-- LISTED RECORDS follows --
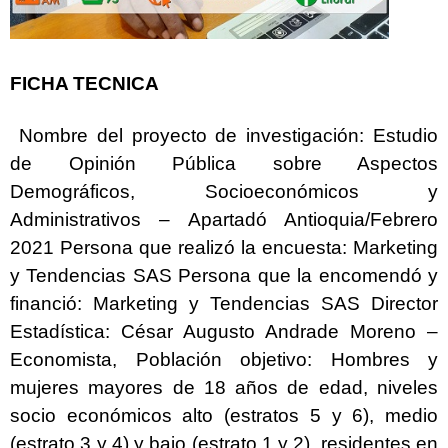
FICHA TECNICA
Nombre del proyecto de investigación: Estudio
de Opinión Pública sobre Aspectos
Demográficos, Socioeconómicos y
Administrativos – Apartadó Antioquia/Febrero
2021 Persona que realizó la encuesta: Marketing
y Tendencias SAS Persona que la encomendó y
financió: Marketing y Tendencias SAS Director
Estadística: César Augusto Andrade Moreno –
Economista, Población objetivo: Hombres y
mujeres mayores de 18 años de edad, niveles
socio económicos alto (estratos 5 y 6), medio
(estrato 3 y 4) y bajo (estrato 1 y 2), residentes en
-- LISTED RECORDS concluded --
# [EXERCISE OBJECTIVE]
Taking each record in turn, retype it exactly and drop any picture.

# [ANSWER BELOW]
FICHA TECNICA
Nombre del proyecto de investigación: Estudio
de Opinión Pública sobre Aspectos
Demográficos, Socioeconómicos y
Administrativos – Apartadó Antioquia/Febrero
2021 Persona que realizó la encuesta: Marketing
y Tendencias SAS Persona que la encomendó y
financió: Marketing y Tendencias SAS Director
Estadística: César Augusto Andrade Moreno –
Economista, Población objetivo: Hombres y
mujeres mayores de 18 años de edad, niveles
socio económicos alto (estratos 5 y 6), medio
(estrato 3 y 4) y bajo (estrato 1 y 2), residentes en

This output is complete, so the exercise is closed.